Jamie se emocionó al ver al animal. Carraspeó y le cepilló el lomo mientras su memoria se empeñaba en retroceder a sus antiguas cabalgatas por los campos de Montana. En cierta ocasión, hasta lo había obligado a cruzar el río; y todo, por culpa de Slade McCafferty. Nunca olvidaría el momento en que notó que el caballo perdía pie y empezaba a flotar en la corriente; ni el humor en los ojos azules de Slade; ni el sendero oculto que le enseñó y donde se detuvieron a fumar unos cigarrillos.

– Sí, eres un gran caballo, no hay duda… -continuó-. Volveré pronto, te lo prometo.

Regresó a la casa y dedicó dos horas más a limpiar. Luego, encendió el calentador de agua, ajustó la temperatura e hizo la cama de su dormitorio. Cuando extendía las sábanas, notó que olían a espliego, el olor preferido de su abuela. La echaba terriblemente de menos.

Bajó al salón y dejó su ordenador encima de la mesa. En cuanto llamara a la compañía telefónica y le dieran línea otra vez, podría trabajar y ponerse en contacto con su oficina de Missoula.

Miró el reloj y vio que faltaba menos de una hora para su reunión con Thorne, Matt y Slade McCafferty, y el rancho Flying M estaba a treinta kilómetros de allí.

– Bueno, será mejor que te marches, Parsons.

Jamie sintió una punzada en el estómago. Había pasado mucho tiempo desde su relación con Slade McCafferty, y en aquella época, ella sólo era una adolescente de diecisiete años. No tenía sentido que se pusiera nerviosa. Era completamente ridículo.

Intentó recordarse que aquel día sólo iba a ser un día más en la vida de una abogada. Nada importante. Pero los latidos de su corazón se habían acelerado, sentía angustia en el pecho y, a pesar del frío, le cayó una gota de sudor por la frente.

Desesperada, volvió a subir al dormitorio. Se quitó los vaqueros y su jersey favorito y se puso una camisa de seda, un traje negro y unas botas que le llegaban a la rodilla. A continuación, se recogió el pelo y se miró en el espejo del tocador; en los quince años transcurridos desde que vio a Slade McCafferty por última vez, ella había dejado de ser una jovencita rebelde para convertirse en una adulta que había estudiado una carrera y se había convertido en abogada.

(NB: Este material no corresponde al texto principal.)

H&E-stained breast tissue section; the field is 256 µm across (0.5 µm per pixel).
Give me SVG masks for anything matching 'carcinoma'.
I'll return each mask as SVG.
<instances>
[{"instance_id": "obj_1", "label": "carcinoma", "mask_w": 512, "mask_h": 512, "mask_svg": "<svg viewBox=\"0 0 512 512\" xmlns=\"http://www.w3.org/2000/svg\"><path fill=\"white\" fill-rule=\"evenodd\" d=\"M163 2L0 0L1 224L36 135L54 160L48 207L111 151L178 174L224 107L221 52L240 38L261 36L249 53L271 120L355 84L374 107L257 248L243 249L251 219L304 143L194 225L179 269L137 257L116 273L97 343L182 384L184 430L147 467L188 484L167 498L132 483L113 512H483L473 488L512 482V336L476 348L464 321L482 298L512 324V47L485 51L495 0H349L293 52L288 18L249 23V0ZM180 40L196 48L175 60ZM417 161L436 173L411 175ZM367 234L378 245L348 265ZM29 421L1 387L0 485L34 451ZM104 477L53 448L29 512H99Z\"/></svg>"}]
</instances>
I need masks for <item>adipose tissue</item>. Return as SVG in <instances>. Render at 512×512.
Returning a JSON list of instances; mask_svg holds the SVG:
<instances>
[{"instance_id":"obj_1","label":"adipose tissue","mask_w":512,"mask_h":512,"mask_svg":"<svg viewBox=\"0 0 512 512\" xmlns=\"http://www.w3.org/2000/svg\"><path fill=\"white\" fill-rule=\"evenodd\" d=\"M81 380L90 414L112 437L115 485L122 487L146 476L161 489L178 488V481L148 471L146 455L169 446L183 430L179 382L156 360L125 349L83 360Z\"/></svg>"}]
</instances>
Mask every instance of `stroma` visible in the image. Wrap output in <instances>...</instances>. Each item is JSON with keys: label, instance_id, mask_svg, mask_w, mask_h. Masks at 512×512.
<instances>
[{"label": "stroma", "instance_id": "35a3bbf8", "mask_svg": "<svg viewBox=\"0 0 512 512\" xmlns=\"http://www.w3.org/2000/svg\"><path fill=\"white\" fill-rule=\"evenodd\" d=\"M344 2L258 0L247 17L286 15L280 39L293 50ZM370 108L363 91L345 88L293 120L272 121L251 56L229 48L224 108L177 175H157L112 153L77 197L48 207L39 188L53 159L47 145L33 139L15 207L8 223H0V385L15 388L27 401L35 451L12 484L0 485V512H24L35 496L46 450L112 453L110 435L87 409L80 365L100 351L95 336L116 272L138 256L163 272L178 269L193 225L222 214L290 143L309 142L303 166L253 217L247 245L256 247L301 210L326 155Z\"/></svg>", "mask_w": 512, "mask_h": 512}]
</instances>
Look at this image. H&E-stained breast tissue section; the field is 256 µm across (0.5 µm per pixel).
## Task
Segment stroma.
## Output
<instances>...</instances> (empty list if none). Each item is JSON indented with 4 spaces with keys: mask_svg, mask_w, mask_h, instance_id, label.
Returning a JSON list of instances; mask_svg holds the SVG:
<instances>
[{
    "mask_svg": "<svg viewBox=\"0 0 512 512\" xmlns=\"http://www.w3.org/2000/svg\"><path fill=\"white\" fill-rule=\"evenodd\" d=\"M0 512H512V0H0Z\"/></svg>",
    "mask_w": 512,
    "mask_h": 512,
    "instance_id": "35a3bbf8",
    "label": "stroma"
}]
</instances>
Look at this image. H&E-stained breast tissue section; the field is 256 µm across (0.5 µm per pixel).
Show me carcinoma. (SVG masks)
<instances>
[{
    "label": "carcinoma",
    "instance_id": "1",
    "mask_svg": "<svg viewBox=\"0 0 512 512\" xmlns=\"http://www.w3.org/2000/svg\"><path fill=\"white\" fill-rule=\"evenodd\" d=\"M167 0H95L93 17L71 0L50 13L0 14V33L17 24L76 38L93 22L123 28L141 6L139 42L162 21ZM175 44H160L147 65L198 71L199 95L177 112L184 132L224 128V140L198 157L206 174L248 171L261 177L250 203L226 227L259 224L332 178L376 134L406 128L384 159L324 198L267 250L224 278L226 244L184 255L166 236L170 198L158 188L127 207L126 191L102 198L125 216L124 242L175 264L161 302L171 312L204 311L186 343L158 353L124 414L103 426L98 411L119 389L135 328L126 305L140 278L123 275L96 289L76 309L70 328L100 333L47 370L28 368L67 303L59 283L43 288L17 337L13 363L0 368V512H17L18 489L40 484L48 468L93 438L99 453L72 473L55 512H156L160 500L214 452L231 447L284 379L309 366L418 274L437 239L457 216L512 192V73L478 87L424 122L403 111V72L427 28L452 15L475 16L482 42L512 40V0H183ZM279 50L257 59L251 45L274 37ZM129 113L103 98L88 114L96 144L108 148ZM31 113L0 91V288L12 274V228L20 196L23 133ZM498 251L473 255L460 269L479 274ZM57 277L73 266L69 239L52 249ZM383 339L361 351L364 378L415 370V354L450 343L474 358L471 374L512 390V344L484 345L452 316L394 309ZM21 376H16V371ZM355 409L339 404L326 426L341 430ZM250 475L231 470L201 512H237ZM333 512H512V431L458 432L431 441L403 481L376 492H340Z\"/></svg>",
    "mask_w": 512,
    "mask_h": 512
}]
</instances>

La mujer del espejo era segura y firme, pero Jamie se vio a sí misma como era entonces: la adolescente recién llegada al campo, la chica conflictiva y de mala reputación.

Al pensar nuevamente en Slade, sintió tal vacío en el estómago que se maldijo y decidió reaccionar. Se puso el abrigo y unos guantes, alcanzó el maletín y el bolso, salió de la casa y caminó por la nieve, hacia su coche, sosteniendo el maletín como si fuera un escudo.

Al parecer, era un caso perdido. Iba a ver a Slade McCafferty. Y qué.

Había sido un día malo.

Pero iba a empeorar.

Slade lo sentía en los huesos.

Se apoyó en el marco de la ventana y contempló las colinas y los terrenos nevados del rancho Flying M. El ganado caminaba lentamente por el paisaje de invierno, y las nubes grises amenazaban con descargar más nieve en aquella parte del valle. La temperatura había bajado mucho y la cadera le dolía un poco, señal de que todavía no se había recuperado totalmente de su accidente de esquí.